» TASK PROMPT:
Return every line of text in the data below word for word, leaving the images out of your answer.

» RECORDS SHOWN:
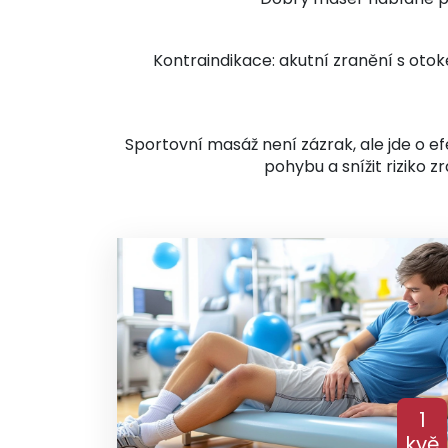
Kontraindikace: akutní zranění s oto
Sportovní masáž není zázrak, ale jde o ef
pohybu a snížit riziko zr
1
kvě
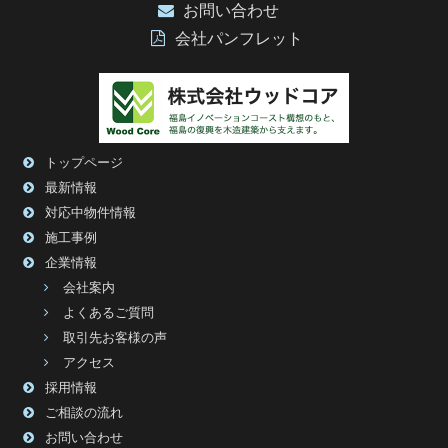
お問い合わせ
会社パンフレット
トップページ
最新情報
対応中物件情報
施工事例
企業情報
会社案内
よくあるご質問
取引先お客様の声
アクセス
採用情報
ご相談の流れ
お問い合わせ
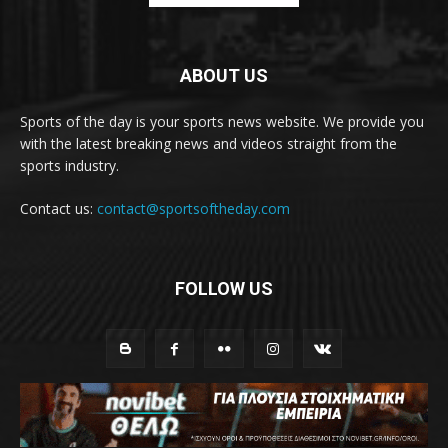
ABOUT US
Sports of the day is your sports news website. We provide you
with the latest breaking news and videos straight from the
sports industry.
Contact us:
contact@sportsoftheday.com
FOLLOW US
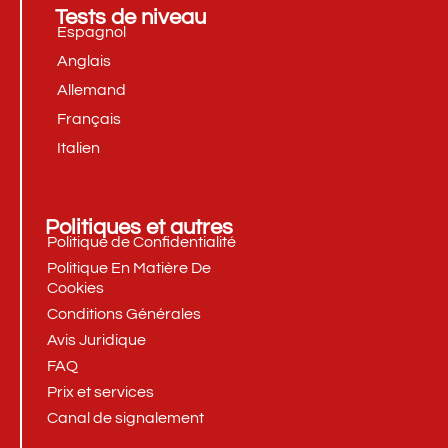
Tests de niveau
Espagnol
Anglais
Allemand
Français
Italien
Politiques et autres
Politique de Confidentialité
Politique En Matière De
Cookies
Conditions Générales
Avis Juridique
FAQ
Prix et services
Canal de signalement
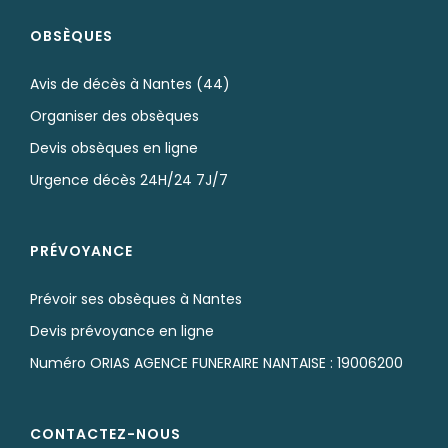
OBSÈQUES
Avis de décès à Nantes (44)
Organiser des obsèques
Devis obsèques en ligne
Urgence décès 24H/24 7J/7
PRÉVOYANCE
Prévoir ses obsèques à Nantes
Devis prévoyance en ligne
Numéro ORIAS AGENCE FUNERAIRE NANTAISE : 19006200
CONTACTEZ-NOUS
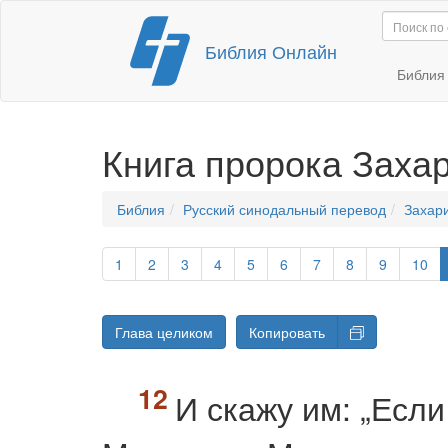
Перейти
Библия Онлайн
к
содержимому
Библи
Книга пророка Заха
Библия
Русский синодальный перевод
Захар
1
2
3
4
5
6
7
8
9
10
Глава целиком
Копировать
И скажу им: „Если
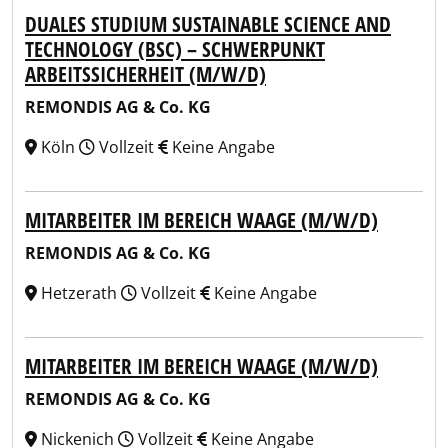
DUALES STUDIUM SUSTAINABLE SCIENCE AND
TECHNOLOGY (BSC) – SCHWERPUNKT
ARBEITSSICHERHEIT (M/W/D)
REMONDIS AG & Co. KG
Köln
Vollzeit
Keine Angabe
MITARBEITER IM BEREICH WAAGE (M/W/D)
REMONDIS AG & Co. KG
Hetzerath
Vollzeit
Keine Angabe
MITARBEITER IM BEREICH WAAGE (M/W/D)
REMONDIS AG & Co. KG
Nickenich
Vollzeit
Keine Angabe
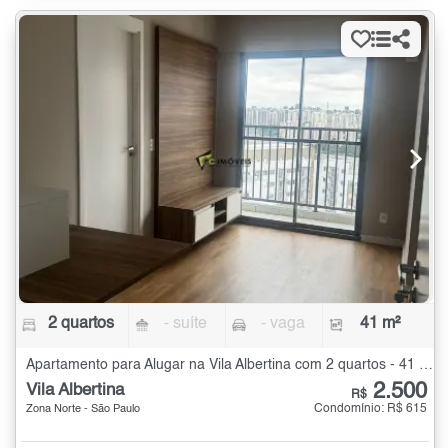
2 quartos
- suíte
- vaga
41 m²
Apartamento para Alugar na Vila Albertina com 2 quartos - 41 m²
2.500
Vila Albertina
R$
Condomínio: R$ 615
Zona Norte - São Paulo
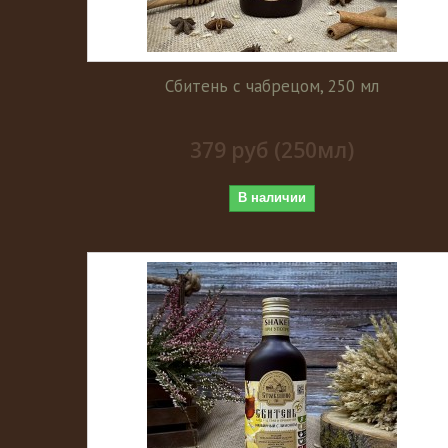
Сбитень с чабрецом, 250 мл
379 руб (250мл)
В наличии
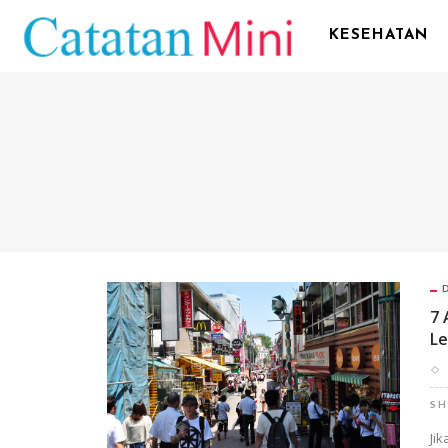
KESEHATAN
7 
L
SH
Ji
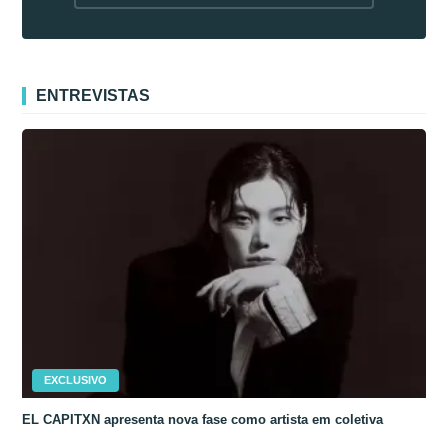
fora da Coreia
ENTREVISTAS
EXCLUSIVO
EL CAPITXN apresenta nova fase como artista em coletiva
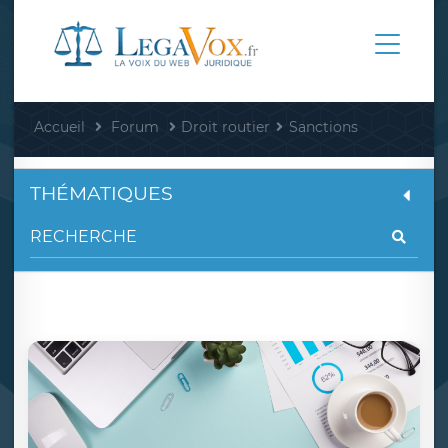
Accueil
Forum
Droit routier
Sanctions
THÉMATIQUES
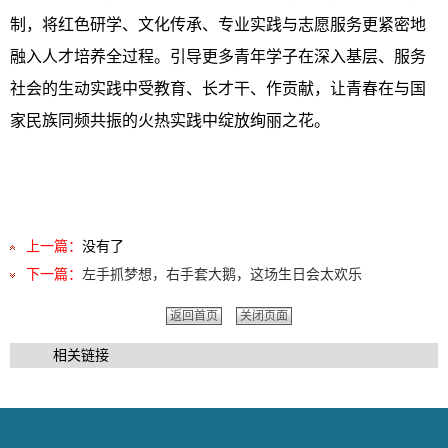
制，将红色研学、文化传承、专业实践与志愿服务更紧密地
融入人才培养全过程。引导更多青年学子在深入基层、服务
社会的生动实践中受教育、长才干、作贡献，让青春在与国
家民族同频共振的火热实践中绽放绚丽之花。
上一篇：
没有了
下一篇：
左手抓梦想，右手套大鹅，这场生日会太欢乐
返回首页
关闭页面
相关链接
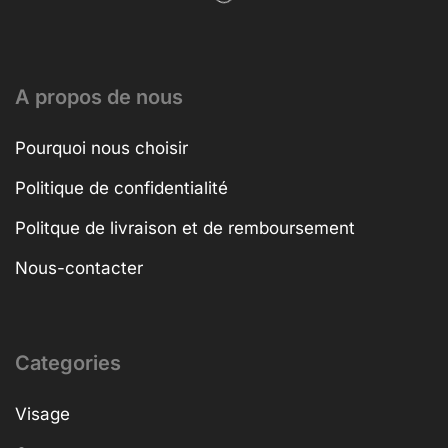
A propos de nous
Pourquoi nous choisir
Politique de confidentialité
Politque de livraison et de remboursement
Nous-contacter
Categories
Visage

» RESULT OF THE TASK:
Kontraindikace: akutní zranění s oto
Sportovní masáž není zázrak, ale jde o ef
pohybu a snížit riziko zr
1
kvě
お問い合わせ
会社パンフレット
トップページ
最新情報
対応中物件情報
施工事例
企業情報
会社案内
よくあるご質問
取引先お客様の声
アクセス
採用情報
ご相談の流れ
お問い合わせ
ABOUT US
Sports of the day is your sports news website. We provide you
with the latest breaking news and videos straight from the
sports industry.
Contact us:
contact@sportsoftheday.com
FOLLOW US
Tests de niveau
Espagnol
Anglais
Allemand
Français
Italien
Politiques et autres
Politique de Confidentialité
Politique En Matière De
Cookies
Conditions Générales
Avis Juridique
FAQ
Prix et services
Canal de signalement
OBSÈQUES
Avis de décès à Nantes (44)
Organiser des obsèques
Devis obsèques en ligne
Urgence décès 24H/24 7J/7
PRÉVOYANCE
Prévoir ses obsèques à Nantes
Devis prévoyance en ligne
Numéro ORIAS AGENCE FUNERAIRE NANTAISE : 19006200
CONTACTEZ-NOUS
Перейти
Библия Онлайн
к
содержимому
Библи
Книга пророка Заха
Библия
Русский синодальный перевод
Захар
1
2
3
4
5
6
7
8
9
10
Глава целиком
Копировать
И скажу им: „Если
DUALES STUDIUM SUSTAINABLE SCIENCE AND
TECHNOLOGY (BSC) – SCHWERPUNKT
ARBEITSSICHERHEIT (M/W/D)
REMONDIS AG & Co. KG
Köln
Vollzeit
Keine Angabe
MITARBEITER IM BEREICH WAAGE (M/W/D)
REMONDIS AG & Co. KG
Hetzerath
Vollzeit
Keine Angabe
MITARBEITER IM BEREICH WAAGE (M/W/D)
REMONDIS AG & Co. KG
Nickenich
Vollzeit
Keine Angabe
2 quartos
- suíte
- vaga
41 m²
Apartamento para Alugar na Vila Albertina com 2 quartos - 41 m²
2.500
Vila Albertina
R$
Condomínio: R$ 615
Zona Norte - São Paulo
Сбитень с чабрецом, 250 мл
379 руб (250мл)
В наличии
KESEHATAN
7 
L
SH
Ji
fora da Coreia
ENTREVISTAS
EXCLUSIVO
EL CAPITXN apresenta nova fase como artista em coletiva
Accueil
Forum
Droit routier
Sanctions
THÉMATIQUES
制，将红色研学、文化传承、专业实践与志愿服务更紧密地
融入人才培养全过程。引导更多青年学子在深入基层、服务
社会的生动实践中受教育、长才干、作贡献，让青春在与国
家民族同频共振的火热实践中绽放绚丽之花。
上一篇：
没有了
下一篇：
左手抓梦想，右手套大鹅，这场生日会太欢乐
返回首页
关闭页面
相关链接
A propos de nous
Pourquoi nous choisir
Politique de confidentialité
Politque de livraison et de remboursement
Nous-contacter
Categories
Visage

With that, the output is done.